Im Kühlschrank von Michael Schottenberg: Ob Theatermann, Dancing Star oder Reiseschriftsteller – bei allem, was er macht, ist der Weltenbummler 110%ig bei der Sache. Wir schauen in seinen Kühlschrank und entdecken, was ein Abenteurer wie er immer zuhause hat.

friends: Herr Schottenberg, wenn man so viel in der Welt unterwegs ist wie Sie, hat man da überhaupt etwas im Kühlschrank? Und wenn ja, was?

MS: Zur Standardausstattung gehören bei mir Teufelroller, mein Fast Food bei Sehnsucht nach der Nordsee, ein Glas Kren für meinen täglichen Schinkenbrot-Gusto, Wasabi – unerlässlich zum Schärfen –, Grüner Veltliner, pitschkalt gelagert und ebenso getrunken! Den Rest, zum Beispiel frischen Schinken, kaufe ich punktuell dazu.

Was war das  Beste und das Seltsamste, das Sie auf Ihren Reisen gegessen haben?

Das Beste: die unzähligen Straßen- Garküchen. Das Seltsamste: ein Salat aus fermentierten grünen Teeblättern. Die werden kurz aufgekocht und 6 Monate in Bambus stäben vergraben.
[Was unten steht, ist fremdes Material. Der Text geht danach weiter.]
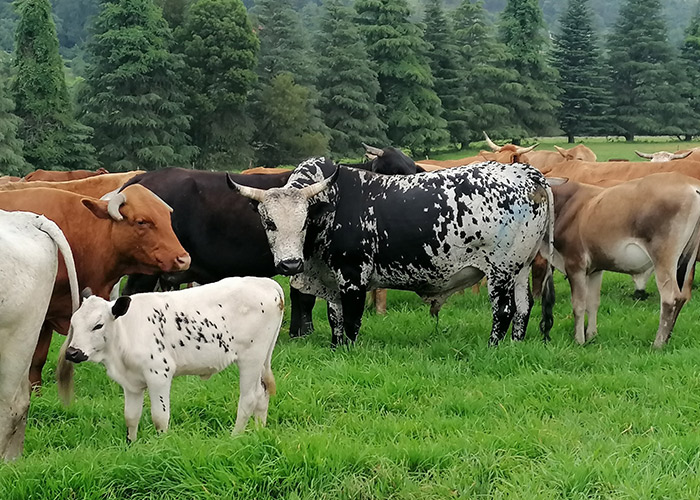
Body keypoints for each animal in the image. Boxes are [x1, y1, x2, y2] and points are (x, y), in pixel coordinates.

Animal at [61, 277, 284, 441]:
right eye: (73, 323)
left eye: (98, 325)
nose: (72, 352)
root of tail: (266, 283)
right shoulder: (131, 384)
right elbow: (131, 417)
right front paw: (130, 445)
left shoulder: (159, 374)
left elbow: (160, 417)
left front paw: (161, 446)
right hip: (261, 360)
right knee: (262, 393)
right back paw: (259, 432)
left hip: (251, 358)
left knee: (249, 398)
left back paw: (235, 437)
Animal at [228, 157, 555, 347]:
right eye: (268, 222)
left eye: (304, 220)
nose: (290, 264)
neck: (332, 204)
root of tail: (527, 173)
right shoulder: (332, 281)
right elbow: (335, 319)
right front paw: (335, 347)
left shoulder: (353, 277)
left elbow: (351, 320)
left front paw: (348, 350)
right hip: (521, 268)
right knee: (524, 308)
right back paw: (515, 345)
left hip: (500, 271)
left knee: (504, 310)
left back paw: (493, 346)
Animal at [545, 173, 700, 348]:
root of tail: (691, 184)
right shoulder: (595, 269)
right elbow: (593, 303)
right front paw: (591, 336)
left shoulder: (575, 265)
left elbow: (578, 304)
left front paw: (579, 340)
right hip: (687, 259)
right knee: (682, 297)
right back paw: (666, 339)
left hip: (664, 259)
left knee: (670, 298)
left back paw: (658, 343)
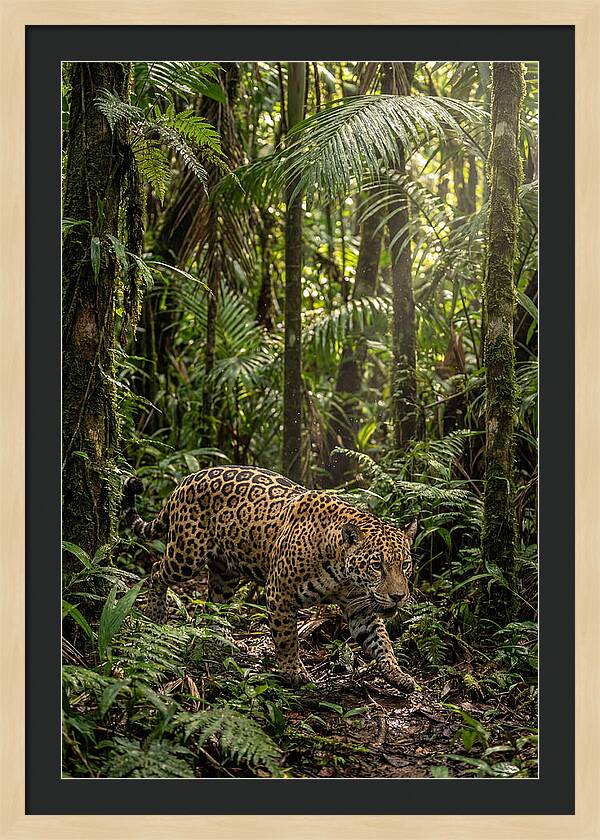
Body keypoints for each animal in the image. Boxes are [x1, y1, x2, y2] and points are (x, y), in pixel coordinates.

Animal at [123, 465, 417, 691]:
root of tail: (186, 480)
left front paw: (397, 674)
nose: (398, 597)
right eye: (377, 565)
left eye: (404, 565)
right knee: (156, 570)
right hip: (186, 555)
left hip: (225, 573)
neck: (343, 574)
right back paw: (156, 614)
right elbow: (287, 638)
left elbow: (381, 640)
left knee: (214, 602)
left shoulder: (360, 608)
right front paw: (294, 673)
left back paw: (222, 638)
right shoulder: (280, 594)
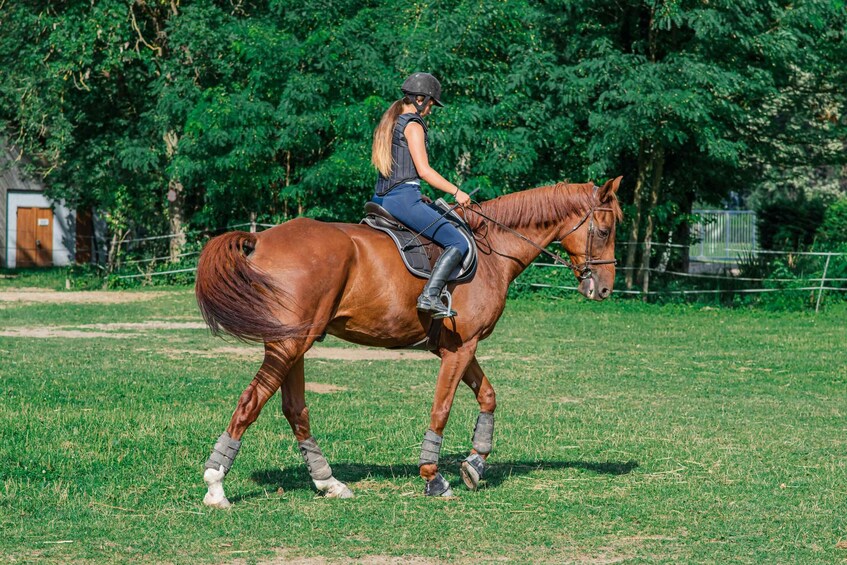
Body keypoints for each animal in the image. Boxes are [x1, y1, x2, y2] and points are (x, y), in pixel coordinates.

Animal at [197, 175, 624, 502]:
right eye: (604, 231)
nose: (603, 289)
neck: (492, 254)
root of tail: (261, 240)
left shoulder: (460, 348)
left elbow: (488, 397)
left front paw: (475, 464)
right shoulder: (461, 348)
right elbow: (442, 409)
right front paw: (434, 477)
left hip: (296, 343)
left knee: (294, 409)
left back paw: (328, 482)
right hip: (288, 346)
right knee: (252, 401)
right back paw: (216, 486)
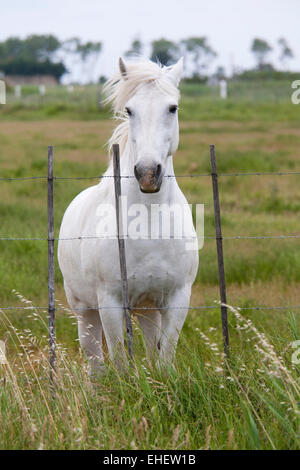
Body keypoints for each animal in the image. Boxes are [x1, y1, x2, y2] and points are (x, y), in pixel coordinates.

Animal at [58, 58, 199, 374]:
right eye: (129, 110)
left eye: (172, 108)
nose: (147, 173)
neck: (148, 221)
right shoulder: (110, 303)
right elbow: (120, 362)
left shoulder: (177, 298)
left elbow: (164, 359)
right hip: (85, 311)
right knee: (95, 364)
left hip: (148, 310)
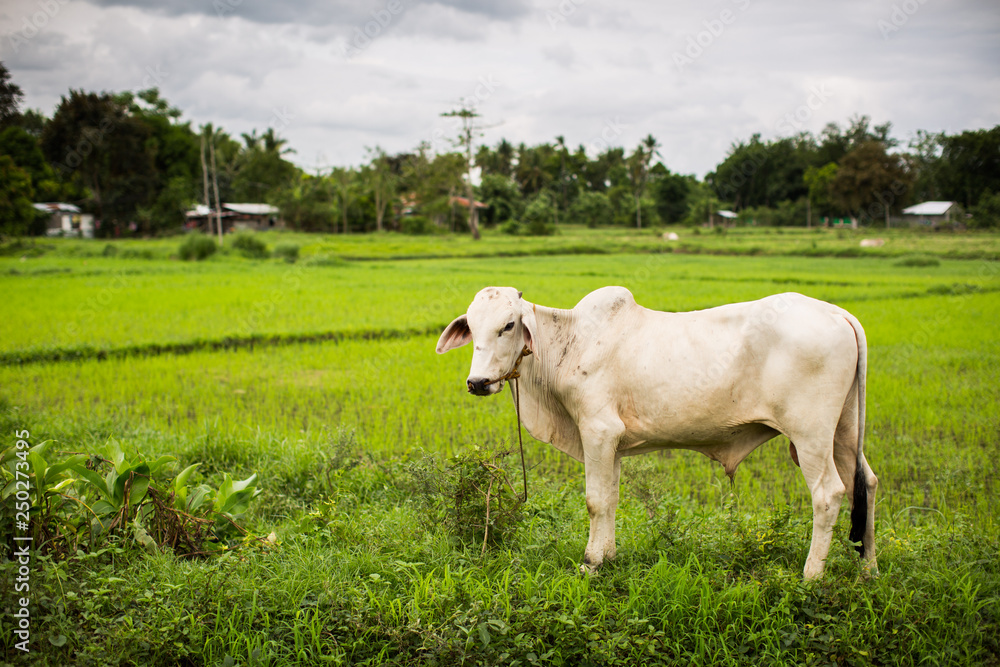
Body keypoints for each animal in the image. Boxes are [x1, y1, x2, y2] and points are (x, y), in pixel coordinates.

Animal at [436, 286, 878, 580]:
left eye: (508, 325)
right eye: (472, 327)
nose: (478, 382)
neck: (571, 342)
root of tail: (839, 314)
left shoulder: (597, 432)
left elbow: (595, 501)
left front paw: (590, 563)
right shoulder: (611, 445)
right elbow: (611, 500)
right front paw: (609, 556)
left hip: (810, 437)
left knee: (829, 494)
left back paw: (812, 576)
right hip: (844, 432)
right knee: (867, 484)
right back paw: (868, 568)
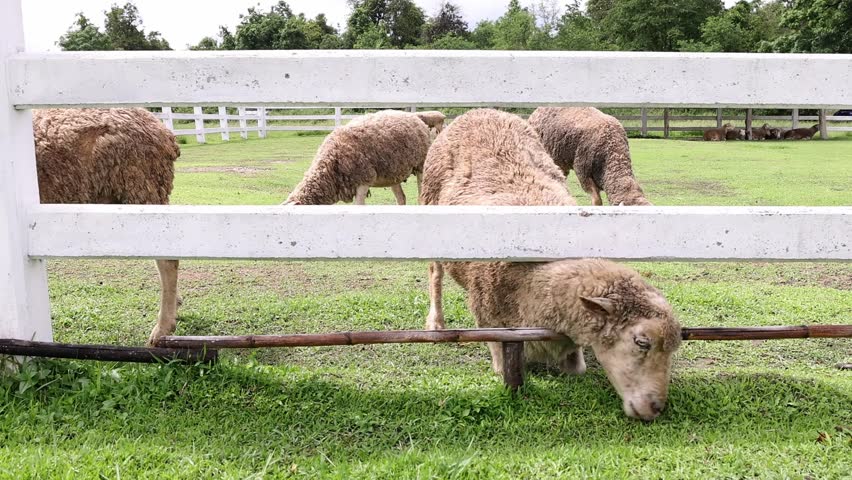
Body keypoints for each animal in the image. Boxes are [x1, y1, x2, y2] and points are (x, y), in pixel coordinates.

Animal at [421, 109, 682, 421]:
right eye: (641, 342)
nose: (656, 408)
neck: (531, 283)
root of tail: (480, 111)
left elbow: (577, 368)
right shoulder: (491, 323)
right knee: (435, 275)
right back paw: (436, 322)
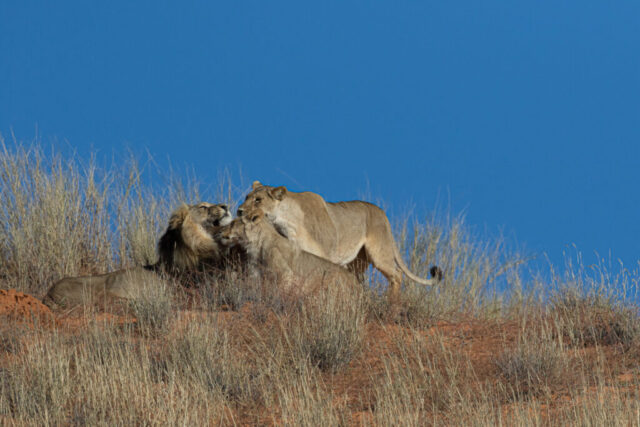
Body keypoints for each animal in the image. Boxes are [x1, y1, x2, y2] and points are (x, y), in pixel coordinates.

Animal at [218, 209, 360, 296]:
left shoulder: (285, 273)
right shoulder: (256, 273)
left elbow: (281, 290)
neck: (255, 245)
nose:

Dann mit verschiedenen Gewürzen wie Ingwer und Knoblauch gewürzt. Das heißt Lepetthouk-Salat und schmeckt grandios.

Appetit holt man sich woanders, gegessen wird zuhause. Würden Sie diesen Satz unterschreiben?

Ich sage: Appetit hole ich mir überall. Zuhause bin ich, wo ich gut esse.

Wie schmeckt für Sie Heimat?

Nach frisch gepflückten Eierschwammerln mit gerösteten Zwiebeln und Speck, reichlich Petersilie und verquirlten Eiern.

Zum Abschluss: Welches einzige Gericht würden Sie mit auf eine einsame Insel nehmen? Oder auf ein Frachtschiff?

Auf eine Insel: reichlich Sushi. Auf ein Frachtschiff: Sushi, reichlich.